39,000 synthetic instruction-following examples for generating simple code across 8 programming languages. The dataset is structured in the Alpaca format and is available in both Indonesian and English, created by Sandroeth and last updated on 2026-05-26.
Use Cases
- Train models for multilingual code generation based on bilingual instruction-output pairs.
- Fine-tune instruction-following models for programming tasks based on the structured 'instruction', 'input', and 'output' fields.
- Benchmark model performance on generating code snippets across 8 different programming languages.
- Develop models that can switch between Indonesian and English contexts for coding assistance.
Strengths
- 39,000 total examples provide a substantial base for training.

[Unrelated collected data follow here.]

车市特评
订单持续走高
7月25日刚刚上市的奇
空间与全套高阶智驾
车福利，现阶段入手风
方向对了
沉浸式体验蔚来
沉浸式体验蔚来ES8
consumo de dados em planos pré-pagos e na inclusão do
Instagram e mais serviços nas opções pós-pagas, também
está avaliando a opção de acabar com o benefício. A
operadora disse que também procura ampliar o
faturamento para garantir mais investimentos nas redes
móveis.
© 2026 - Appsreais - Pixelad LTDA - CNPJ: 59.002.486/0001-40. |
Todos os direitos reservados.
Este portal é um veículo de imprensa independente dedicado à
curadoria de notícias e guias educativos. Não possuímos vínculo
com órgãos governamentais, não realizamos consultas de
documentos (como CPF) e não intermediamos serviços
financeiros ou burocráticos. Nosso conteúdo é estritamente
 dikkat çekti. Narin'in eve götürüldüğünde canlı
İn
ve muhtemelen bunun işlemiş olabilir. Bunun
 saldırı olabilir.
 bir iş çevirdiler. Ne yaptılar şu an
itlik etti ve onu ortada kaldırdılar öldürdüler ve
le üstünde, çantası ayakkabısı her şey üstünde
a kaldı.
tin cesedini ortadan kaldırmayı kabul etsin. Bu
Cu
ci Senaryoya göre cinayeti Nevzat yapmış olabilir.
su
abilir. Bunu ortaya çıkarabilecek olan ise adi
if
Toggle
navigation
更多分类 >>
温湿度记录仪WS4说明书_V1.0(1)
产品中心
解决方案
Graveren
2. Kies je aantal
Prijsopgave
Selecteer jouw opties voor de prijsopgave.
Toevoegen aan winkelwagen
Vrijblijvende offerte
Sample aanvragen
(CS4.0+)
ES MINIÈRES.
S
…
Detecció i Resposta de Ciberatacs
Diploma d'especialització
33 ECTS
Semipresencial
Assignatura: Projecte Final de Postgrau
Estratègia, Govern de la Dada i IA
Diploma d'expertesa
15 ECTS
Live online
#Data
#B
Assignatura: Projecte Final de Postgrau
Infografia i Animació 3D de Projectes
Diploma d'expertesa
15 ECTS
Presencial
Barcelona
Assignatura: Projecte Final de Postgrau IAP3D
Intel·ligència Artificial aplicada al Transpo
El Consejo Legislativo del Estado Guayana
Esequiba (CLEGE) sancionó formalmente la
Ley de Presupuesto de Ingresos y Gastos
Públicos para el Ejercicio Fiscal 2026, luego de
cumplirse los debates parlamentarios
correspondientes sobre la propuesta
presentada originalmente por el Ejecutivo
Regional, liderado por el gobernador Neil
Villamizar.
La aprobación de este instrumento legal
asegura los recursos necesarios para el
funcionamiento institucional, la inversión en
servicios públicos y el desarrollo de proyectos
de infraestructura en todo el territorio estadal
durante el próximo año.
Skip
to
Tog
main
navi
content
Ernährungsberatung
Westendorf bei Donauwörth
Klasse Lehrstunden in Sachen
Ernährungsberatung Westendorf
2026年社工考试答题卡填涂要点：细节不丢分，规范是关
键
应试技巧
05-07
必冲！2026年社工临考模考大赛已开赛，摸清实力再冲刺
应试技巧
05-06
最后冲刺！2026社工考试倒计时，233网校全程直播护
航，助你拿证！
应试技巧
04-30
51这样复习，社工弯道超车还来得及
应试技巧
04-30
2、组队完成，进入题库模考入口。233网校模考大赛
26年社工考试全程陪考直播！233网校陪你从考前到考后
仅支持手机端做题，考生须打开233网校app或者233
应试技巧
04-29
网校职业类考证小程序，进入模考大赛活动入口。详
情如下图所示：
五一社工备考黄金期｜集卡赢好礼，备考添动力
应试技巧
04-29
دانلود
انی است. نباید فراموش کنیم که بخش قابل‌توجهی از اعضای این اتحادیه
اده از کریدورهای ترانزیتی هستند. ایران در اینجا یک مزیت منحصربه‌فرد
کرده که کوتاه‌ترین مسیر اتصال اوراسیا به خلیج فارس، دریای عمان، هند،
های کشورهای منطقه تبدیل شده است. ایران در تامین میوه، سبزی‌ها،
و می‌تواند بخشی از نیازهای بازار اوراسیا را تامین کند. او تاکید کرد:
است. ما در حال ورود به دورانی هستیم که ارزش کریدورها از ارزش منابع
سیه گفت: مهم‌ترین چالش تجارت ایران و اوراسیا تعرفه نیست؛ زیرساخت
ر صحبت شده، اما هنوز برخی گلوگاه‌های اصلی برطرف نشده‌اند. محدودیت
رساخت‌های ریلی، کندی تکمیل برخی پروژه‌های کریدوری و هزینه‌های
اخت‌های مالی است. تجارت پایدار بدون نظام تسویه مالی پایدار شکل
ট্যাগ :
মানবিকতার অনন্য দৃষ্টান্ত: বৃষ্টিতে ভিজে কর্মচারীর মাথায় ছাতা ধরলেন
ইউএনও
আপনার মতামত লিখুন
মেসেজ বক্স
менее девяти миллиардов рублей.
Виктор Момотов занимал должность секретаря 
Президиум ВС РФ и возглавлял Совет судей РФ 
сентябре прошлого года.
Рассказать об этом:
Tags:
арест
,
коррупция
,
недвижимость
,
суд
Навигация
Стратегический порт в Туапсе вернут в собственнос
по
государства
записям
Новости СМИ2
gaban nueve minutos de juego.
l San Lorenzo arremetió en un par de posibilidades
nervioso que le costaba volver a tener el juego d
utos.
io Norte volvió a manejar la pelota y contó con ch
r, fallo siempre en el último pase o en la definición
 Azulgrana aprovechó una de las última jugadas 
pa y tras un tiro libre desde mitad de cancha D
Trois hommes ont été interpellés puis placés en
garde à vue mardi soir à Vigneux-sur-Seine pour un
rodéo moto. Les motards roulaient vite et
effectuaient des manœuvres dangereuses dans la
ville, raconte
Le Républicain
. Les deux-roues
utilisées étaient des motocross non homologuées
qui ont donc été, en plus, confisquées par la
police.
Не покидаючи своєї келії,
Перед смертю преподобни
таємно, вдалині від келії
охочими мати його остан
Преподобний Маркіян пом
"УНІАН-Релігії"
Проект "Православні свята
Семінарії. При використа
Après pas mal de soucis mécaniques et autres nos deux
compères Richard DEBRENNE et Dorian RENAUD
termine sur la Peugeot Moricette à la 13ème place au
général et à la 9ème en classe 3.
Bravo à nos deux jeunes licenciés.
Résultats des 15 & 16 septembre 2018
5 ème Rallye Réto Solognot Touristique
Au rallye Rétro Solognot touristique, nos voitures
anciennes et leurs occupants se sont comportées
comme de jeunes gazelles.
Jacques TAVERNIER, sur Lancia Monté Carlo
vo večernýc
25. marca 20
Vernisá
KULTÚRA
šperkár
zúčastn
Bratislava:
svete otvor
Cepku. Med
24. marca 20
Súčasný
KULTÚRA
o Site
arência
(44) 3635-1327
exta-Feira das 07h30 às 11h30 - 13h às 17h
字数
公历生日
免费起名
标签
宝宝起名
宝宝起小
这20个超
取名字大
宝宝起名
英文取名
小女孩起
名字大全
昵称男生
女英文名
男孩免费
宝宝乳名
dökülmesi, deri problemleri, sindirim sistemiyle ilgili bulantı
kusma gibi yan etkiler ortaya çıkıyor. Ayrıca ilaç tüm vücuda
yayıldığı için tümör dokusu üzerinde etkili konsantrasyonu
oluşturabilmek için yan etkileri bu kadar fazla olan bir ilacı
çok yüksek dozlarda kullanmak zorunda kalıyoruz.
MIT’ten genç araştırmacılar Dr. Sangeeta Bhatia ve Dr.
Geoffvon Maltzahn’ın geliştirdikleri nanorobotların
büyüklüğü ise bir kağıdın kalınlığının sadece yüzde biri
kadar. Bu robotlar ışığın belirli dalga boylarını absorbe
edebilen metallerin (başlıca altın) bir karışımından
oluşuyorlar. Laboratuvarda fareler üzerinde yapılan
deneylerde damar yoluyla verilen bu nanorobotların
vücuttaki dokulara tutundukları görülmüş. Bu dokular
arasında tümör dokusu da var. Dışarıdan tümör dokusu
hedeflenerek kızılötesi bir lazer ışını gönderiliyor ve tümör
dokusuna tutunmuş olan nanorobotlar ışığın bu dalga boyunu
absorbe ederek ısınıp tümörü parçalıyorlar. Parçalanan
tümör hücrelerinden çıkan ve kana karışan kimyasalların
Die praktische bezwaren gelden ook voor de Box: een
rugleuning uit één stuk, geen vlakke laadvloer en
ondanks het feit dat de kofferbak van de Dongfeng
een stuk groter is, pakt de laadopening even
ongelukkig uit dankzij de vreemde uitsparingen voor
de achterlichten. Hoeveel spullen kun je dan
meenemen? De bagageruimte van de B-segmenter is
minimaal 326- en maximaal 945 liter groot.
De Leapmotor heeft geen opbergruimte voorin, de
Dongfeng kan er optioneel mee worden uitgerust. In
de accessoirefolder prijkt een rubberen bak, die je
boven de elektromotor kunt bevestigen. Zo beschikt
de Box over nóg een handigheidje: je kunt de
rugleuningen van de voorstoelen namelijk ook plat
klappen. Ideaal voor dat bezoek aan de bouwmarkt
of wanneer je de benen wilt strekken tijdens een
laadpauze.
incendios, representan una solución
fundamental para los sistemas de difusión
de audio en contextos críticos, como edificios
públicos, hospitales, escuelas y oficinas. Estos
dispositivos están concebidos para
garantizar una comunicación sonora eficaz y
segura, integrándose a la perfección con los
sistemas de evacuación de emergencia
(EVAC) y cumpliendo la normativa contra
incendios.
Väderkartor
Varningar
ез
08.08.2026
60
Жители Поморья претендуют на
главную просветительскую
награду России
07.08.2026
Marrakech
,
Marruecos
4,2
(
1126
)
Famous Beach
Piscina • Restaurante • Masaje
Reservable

- Each entry is available in two languages (Indonesian and English), supporting bilingual applications.
- Covers 8 distinct programming languages, offering diversity in code syntax and paradigms.
Limitations
- Description metadata is limited; actual data quality requires manual inspection after download.
- Column-level documentation is absent; field semantics must be inferred after download.
- Row count is unknown, which may limit suitability assessment.
Provenance
- Source
- huggingface
- Collection Method
- Synthetic dataset based on the Alpaca format.
- Freshness
- Last updated 2026-05-26 05:48:10; freshness should be verified.